Since the ‘new’ house we moved into in 2001 was fairly big, I helped with cleaning it and collecting firewood from the nearby mountains for cooking and warming, especially in winter, so that she could waskom herself in a warm kitchen, while I prepared lunch for her. My role became even more meaningful to her as her other half-sister got married.

I woke up with her in the morning to help as much as I could. At times when she’s late she left everything on the floor (and I mean everything). I had to clean up. As she ran to the taxi taking them to work, she would shout a lot of instructions against the early morning breeze in a telegram way. “Ke thole o dubile hle ngwanaka.” She wanted me to make dough for dumplings or makwenya (fatcakes). “O late parcela yane.” I had to go borrow money from a neighbour.

I knew about every man who wanted a relationship with my single mother. Two of them happened to own shops in the village and my mother and I strategised on how to get free goods from them, using their own attraction to the yellow bone that was her. I was always with her and so if I didn’t approve of a man with ambitions, I’d refuse to make space for them to talk privately. Due to my trouble with asthma, she felt an even greater need to keep me close. No one could care for me better, she thought. No one could understand.
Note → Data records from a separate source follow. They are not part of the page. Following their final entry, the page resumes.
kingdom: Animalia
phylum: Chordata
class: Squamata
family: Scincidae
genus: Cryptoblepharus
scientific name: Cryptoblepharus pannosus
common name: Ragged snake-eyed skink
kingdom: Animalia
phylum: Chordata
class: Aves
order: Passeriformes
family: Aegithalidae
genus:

In all this, where was my brother? He was responsible for things like fencing, gardening and fetching water. He was playing, fighting, hanging out with friends, only coming back home when hungry. He was the real son.

And I was converted. It appears I was the only one who discerned the emptiness that comes with being a single mother to boy children only.

Every woman has a dream of sharing wisdom with her daughter about menstruation, boys, growing nipples, fashion, motherhood. My mother was denied that opportunity to groom a future wife and mother to someone, but she did (I doubt intentionally) deposit high expectations in me of what an ideal woman looks like.

In the same measure of regret that I have when it comes to growing up without a male figure in the family, I share her unexpressed frustrations and grief over a husband she never really had, and a girl child she so many times clandestinely prayed to God she so much wanted to have.

Today I know more about life, thanks to her. I’m glad that even though she accepted the impossibility of having a daughter, she passed on the knowledge anyway. I’m humbled that she didn’t seek to have more children until a daughter pitches up, but improvised on the gifts she had. Although there’s clearly a fatherhood vacuum in me, I know how a woman must be treated. Or rather, how she must not be treated.

I know that my future wife must never experience any of the pains my mother endured.

I pray her character doesn’t compete with the imperfections of my future wife and that everything she was doesn’t make me intolerant of anything my future wife will not be.

Though it’s not of my own making, I apologise to my mother for looking like my father and not being a girl. And I wish to applaud her for getting the pronunciation of “although” right, while, equally, I’d like to clarify that I wasn’t stubborn but curious, something she planted in me through reading and storytelling.

These two points will be top of the agenda when we’re finally reunited in Heaven.